▶ _TASK TO COMPLETE_
Rewrite the material below, putting "place" wherever "locality" appears and leaving everything else the same.

▶ _MATERIAL FOR THIS TASK_
****************

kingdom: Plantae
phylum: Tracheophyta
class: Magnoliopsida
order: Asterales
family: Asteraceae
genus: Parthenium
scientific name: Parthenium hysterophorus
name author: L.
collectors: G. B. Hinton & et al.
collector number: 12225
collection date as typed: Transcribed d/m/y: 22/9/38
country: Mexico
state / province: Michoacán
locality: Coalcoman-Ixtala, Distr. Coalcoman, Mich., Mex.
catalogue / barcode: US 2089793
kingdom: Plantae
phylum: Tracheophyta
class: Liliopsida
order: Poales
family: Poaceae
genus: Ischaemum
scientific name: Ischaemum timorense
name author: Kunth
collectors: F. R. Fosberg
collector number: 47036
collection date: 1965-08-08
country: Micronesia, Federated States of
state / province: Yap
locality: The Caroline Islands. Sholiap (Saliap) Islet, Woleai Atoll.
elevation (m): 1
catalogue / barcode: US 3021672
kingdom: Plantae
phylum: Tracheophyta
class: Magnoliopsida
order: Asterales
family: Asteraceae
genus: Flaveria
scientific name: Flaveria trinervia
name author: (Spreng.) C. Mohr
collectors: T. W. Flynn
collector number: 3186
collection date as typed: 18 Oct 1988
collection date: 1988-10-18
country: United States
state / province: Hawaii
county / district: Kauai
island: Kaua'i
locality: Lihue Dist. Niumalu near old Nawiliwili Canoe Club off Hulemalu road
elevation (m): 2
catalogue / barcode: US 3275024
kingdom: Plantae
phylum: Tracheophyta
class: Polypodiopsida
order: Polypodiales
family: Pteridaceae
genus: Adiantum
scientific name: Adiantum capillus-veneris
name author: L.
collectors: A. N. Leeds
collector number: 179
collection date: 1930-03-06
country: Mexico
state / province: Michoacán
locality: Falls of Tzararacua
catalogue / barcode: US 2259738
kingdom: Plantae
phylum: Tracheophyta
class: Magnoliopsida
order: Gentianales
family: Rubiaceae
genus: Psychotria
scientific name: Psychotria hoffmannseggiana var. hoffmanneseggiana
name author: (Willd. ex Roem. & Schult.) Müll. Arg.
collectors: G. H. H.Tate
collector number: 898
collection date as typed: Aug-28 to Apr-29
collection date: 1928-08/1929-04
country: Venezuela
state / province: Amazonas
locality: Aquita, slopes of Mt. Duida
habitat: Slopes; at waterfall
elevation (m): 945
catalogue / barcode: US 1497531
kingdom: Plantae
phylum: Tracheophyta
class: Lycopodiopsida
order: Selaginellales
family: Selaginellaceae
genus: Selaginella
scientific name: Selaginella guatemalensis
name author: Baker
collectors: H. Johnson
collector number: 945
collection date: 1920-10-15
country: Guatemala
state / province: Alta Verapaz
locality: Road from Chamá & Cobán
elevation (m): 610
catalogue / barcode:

****************

▶ _OUTPUT OF THE EXERCISE_
kingdom: Plantae
phylum: Tracheophyta
class: Magnoliopsida
order: Asterales
family: Asteraceae
genus: Parthenium
scientific name: Parthenium hysterophorus
name author: L.
collectors: G. B. Hinton & et al.
collector number: 12225
collection date as typed: Transcribed d/m/y: 22/9/38
country: Mexico
state / province: Michoacán
place: Coalcoman-Ixtala, Distr. Coalcoman, Mich., Mex.
catalogue / barcode: US 2089793
kingdom: Plantae
phylum: Tracheophyta
class: Liliopsida
order: Poales
family: Poaceae
genus: Ischaemum
scientific name: Ischaemum timorense
name author: Kunth
collectors: F. R. Fosberg
collector number: 47036
collection date: 1965-08-08
country: Micronesia, Federated States of
state / province: Yap
place: The Caroline Islands. Sholiap (Saliap) Islet, Woleai Atoll.
elevation (m): 1
catalogue / barcode: US 3021672
kingdom: Plantae
phylum: Tracheophyta
class: Magnoliopsida
order: Asterales
family: Asteraceae
genus: Flaveria
scientific name: Flaveria trinervia
name author: (Spreng.) C. Mohr
collectors: T. W. Flynn
collector number: 3186
collection date as typed: 18 Oct 1988
collection date: 1988-10-18
country: United States
state / province: Hawaii
county / district: Kauai
island: Kaua'i
place: Lihue Dist. Niumalu near old Nawiliwili Canoe Club off Hulemalu road
elevation (m): 2
catalogue / barcode: US 3275024
kingdom: Plantae
phylum: Tracheophyta
class: Polypodiopsida
order: Polypodiales
family: Pteridaceae
genus: Adiantum
scientific name: Adiantum capillus-veneris
name author: L.
collectors: A. N. Leeds
collector number: 179
collection date: 1930-03-06
country: Mexico
state / province: Michoacán
place: Falls of Tzararacua
catalogue / barcode: US 2259738
kingdom: Plantae
phylum: Tracheophyta
class: Magnoliopsida
order: Gentianales
family: Rubiaceae
genus: Psychotria
scientific name: Psychotria hoffmannseggiana var. hoffmanneseggiana
name author: (Willd. ex Roem. & Schult.) Müll. Arg.
collectors: G. H. H.Tate
collector number: 898
collection date as typed: Aug-28 to Apr-29
collection date: 1928-08/1929-04
country: Venezuela
state / province: Amazonas
place: Aquita, slopes of Mt. Duida
habitat: Slopes; at waterfall
elevation (m): 945
catalogue / barcode: US 1497531
kingdom: Plantae
phylum: Tracheophyta
class: Lycopodiopsida
order: Selaginellales
family: Selaginellaceae
genus: Selaginella
scientific name: Selaginella guatemalensis
name author: Baker
collectors: H. Johnson
collector number: 945
collection date: 1920-10-15
country: Guatemala
state / province: Alta Verapaz
place: Road from Chamá & Cobán
elevation (m): 610
catalogue / barcode:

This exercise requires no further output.